Text segment:
Gifts for the journey to come

When we used to travel in the ‘old’ days, I would pack a selection of goodies for the journey. It was part of the experience.

Starting the journey of 2021, I now realise that perhaps I’ve been creating my travel bag since before Christmas.

At the time, I sensed that just doing a walkthrough of 2020 by selecting posts from each month wasn’t the best thing to do this year. Instead, I decided to look at the ‘free’ gifts we can give ourselves and offer to each other, which in TS Eliot’s words are A complete simplicity / (Costing not less than everything).

And to ask you for suggestions – thanks for your response.

As I have worked with each of these gifts, they have taken me further on. Sometimes in realising the magnitude of the shifts I have gone through during 2020. While others have illuminated areas I needed to recognise were choices to be settled, and then live in the good of them.

Data excerpts:
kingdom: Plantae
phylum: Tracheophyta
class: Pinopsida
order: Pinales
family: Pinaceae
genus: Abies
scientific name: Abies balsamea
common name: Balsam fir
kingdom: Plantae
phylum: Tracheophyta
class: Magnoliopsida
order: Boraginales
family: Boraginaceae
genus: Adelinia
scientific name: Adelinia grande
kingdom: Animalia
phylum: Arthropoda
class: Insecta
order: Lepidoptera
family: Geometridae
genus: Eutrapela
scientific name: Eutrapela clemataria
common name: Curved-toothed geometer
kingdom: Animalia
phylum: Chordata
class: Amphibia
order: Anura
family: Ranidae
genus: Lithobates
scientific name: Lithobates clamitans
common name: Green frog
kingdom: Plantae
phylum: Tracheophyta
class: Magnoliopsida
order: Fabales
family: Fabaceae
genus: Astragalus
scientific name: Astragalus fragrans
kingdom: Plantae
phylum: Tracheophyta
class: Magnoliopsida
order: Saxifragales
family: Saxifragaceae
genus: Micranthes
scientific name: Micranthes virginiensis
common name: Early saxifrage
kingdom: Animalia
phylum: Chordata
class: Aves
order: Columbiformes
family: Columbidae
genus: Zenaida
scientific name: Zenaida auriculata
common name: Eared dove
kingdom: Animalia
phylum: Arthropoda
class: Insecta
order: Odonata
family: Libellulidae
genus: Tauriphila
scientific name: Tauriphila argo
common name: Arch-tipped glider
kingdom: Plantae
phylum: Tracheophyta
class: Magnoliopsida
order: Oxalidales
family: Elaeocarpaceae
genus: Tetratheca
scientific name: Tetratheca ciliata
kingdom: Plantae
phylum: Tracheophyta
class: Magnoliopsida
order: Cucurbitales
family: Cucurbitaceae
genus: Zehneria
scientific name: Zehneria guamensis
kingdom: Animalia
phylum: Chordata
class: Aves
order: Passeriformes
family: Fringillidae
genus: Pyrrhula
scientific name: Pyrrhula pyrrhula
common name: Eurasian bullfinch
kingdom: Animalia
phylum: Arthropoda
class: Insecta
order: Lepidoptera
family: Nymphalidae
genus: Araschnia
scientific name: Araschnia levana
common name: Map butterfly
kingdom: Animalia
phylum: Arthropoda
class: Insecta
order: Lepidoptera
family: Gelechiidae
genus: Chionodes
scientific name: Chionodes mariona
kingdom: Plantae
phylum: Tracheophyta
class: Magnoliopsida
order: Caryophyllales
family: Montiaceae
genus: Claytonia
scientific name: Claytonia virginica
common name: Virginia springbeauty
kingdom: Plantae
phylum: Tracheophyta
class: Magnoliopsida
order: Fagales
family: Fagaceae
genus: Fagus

Task instructions:
In the text about gifts for the journey, why did the writer pack a selection of goodies when traveling in the "old" days? Answer in one to three sentences. The listing is not needed for this work.

Response for this exercise:
The writer packed a selection of goodies for the journey because doing so was part of the experience of traveling.